Summer break is here. Are you already stressed about the endless to-do lists that will probably fall apart by week two? Most parents I talk to make the same mistake—they design a military-style timetable, then burn out by day three. The real problem isn’t lack of planning; it’s lack of a plan that actually fits real life.
Here’s the rule: the goal should be less about covering content and more about building a foundation. That means no expensive camps, no non-stop supervision, and an activity that can be dropped or adjusted anytime. This is where the first proposal from an educator I respect comes in: have your child write a mini-biography for a grandparent or older relative.

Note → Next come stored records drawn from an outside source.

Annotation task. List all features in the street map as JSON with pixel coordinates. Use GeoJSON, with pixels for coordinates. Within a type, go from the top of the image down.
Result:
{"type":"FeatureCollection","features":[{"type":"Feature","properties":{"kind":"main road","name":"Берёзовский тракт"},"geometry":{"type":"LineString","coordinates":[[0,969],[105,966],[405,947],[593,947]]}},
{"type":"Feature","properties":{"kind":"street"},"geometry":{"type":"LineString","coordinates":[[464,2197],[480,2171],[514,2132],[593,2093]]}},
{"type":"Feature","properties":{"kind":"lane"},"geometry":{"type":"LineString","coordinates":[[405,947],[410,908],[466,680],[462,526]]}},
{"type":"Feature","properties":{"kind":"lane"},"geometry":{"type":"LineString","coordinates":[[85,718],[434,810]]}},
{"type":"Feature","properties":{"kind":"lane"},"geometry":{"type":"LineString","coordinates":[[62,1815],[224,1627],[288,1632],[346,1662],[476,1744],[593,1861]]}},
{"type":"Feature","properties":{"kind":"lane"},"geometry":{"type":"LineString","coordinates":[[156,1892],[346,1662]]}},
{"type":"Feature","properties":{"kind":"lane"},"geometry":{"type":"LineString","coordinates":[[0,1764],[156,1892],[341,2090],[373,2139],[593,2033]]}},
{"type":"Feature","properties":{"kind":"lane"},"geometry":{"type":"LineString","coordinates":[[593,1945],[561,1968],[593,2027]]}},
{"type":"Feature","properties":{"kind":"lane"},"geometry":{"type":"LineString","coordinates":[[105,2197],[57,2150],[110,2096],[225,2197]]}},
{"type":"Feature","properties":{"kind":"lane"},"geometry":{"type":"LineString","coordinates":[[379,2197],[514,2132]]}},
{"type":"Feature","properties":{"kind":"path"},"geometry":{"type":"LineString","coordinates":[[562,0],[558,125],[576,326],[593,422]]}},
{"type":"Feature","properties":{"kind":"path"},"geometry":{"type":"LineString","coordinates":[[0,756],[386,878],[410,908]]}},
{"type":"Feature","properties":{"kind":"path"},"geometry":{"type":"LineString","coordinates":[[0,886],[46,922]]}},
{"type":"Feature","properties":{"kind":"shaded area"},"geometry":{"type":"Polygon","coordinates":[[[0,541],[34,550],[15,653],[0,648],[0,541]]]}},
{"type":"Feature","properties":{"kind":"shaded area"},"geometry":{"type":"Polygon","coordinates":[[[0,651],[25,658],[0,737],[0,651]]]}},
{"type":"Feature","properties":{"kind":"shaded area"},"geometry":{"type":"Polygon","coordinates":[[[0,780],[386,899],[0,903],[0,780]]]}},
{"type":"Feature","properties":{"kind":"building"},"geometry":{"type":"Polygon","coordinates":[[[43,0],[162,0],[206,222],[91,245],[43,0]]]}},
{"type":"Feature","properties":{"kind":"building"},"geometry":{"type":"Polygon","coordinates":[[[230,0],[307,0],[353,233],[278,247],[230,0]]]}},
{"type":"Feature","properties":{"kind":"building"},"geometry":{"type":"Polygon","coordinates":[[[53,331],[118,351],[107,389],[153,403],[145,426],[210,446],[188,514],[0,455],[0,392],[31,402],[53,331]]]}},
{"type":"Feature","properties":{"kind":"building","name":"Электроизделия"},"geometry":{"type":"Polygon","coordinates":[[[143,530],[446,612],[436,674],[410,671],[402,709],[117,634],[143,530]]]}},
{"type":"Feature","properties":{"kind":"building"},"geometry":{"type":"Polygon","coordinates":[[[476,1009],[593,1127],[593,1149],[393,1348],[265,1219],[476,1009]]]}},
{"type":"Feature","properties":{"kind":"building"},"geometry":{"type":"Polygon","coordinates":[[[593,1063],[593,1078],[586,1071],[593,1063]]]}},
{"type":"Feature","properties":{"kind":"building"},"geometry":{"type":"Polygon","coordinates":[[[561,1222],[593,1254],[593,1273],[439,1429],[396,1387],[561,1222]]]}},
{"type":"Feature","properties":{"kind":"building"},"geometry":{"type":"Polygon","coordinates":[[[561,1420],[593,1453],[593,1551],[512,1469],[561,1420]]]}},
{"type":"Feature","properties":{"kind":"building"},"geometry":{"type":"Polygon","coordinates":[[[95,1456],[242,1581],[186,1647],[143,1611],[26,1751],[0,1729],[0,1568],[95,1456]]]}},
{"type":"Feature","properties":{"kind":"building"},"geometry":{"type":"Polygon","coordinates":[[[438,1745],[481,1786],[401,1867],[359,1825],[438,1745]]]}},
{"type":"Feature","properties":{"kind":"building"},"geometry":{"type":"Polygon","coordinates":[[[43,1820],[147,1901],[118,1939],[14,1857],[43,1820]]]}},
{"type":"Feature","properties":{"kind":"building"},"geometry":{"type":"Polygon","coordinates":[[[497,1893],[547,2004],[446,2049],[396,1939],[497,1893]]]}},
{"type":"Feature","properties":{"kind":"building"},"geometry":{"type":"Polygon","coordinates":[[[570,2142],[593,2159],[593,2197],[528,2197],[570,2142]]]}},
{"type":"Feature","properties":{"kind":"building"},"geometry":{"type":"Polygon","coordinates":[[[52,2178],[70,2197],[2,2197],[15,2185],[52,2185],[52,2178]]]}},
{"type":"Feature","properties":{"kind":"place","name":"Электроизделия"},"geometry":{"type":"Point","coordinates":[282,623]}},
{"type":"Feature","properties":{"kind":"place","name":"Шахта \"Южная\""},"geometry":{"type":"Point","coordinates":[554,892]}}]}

Why does this work? First, it forces the child to become a journalist—they have to ask questions, listen deeply, and organize a story. That’s a training ground for empathy and narrative thinking, not just a writing exercise. Second, it costs exactly zero dollars. All you need is a notebook or a voice recorder on a phone. Third, the parent acts only as a cheerleader and editor, not as a drill sergeant. You set up interviews once a week, each under an hour, and let the child drive.
The hidden payoff is even bigger. When a kid pieces together a grandparent’s journey—their struggles, small victories, or even ordinary moments—it builds a sense of family history and personal identity. It’s like planting a tree that gives shade for years. And in an age where AI can write essays in seconds, this is an irreplaceable human skill: asking the right questions and caring about the answers.
Don’t worry about perfection. The draft can be messy, the grammar rough. The real value lies in the process of discovery. By the end of summer, your child not only understands where they come from—they also learn that stories are what make us human. That’s a return no scheduled program can match.